→ **Task requirements**
Please answer from the cycling thread below: how far does the first poster ride when cycling to work and back?

→ **Source text**
# Cycling possible reason for hard gains?



## thisisfromwork (Nov 2, 2015)

Hello guys,

So I've sorted out my workout schedule. Thanks to all the advise about that. This time, I've got a different question in mind.

I cycle to work around 20km back and forth. I mainly do this at least 3-4 times a week minus the day before/after leg day. Just wondering if I'd lose gains/have a harding time gaining because of this.


----------



## DocDePanda187123 (Nov 2, 2015)

Not if you ate enough to make up for the calories you burn.


----------



## PillarofBalance (Nov 2, 2015)

Cardio is not actually that bad for muscle building.


----------



## gymrat827 (Nov 2, 2015)

PillarofBalance said:


> Cardio is not actually that bad for muscle building.



yep, just keep up with cals.


----------



## Seeker (Nov 2, 2015)

Srock up on them Pop tarts for those rides


----------



## thisisfromwork (Nov 2, 2015)

Thanks for renaming the thread guys. I think I left a vague description as the title.  What would you suggest I take for the calories?


----------



## Dex (Nov 2, 2015)

thisisfromwork said:


> Thanks for renaming the thread guys. I think I left a vague description as the title.  What would you suggest I take for the calories?

→ **Given data**
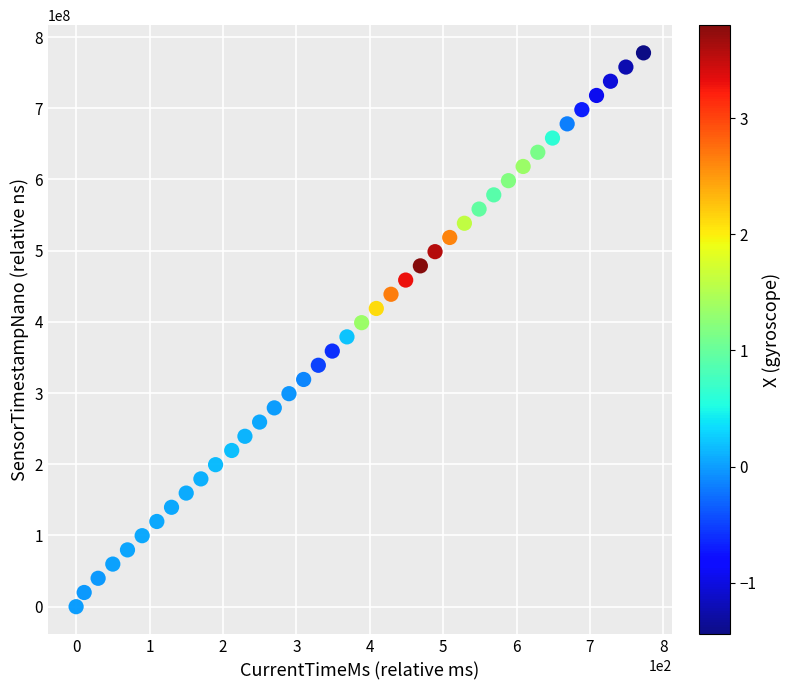

What is the range of Y values (max minus min)?

777748508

→ **Output of the exercise**
Around 20 km, back and forth.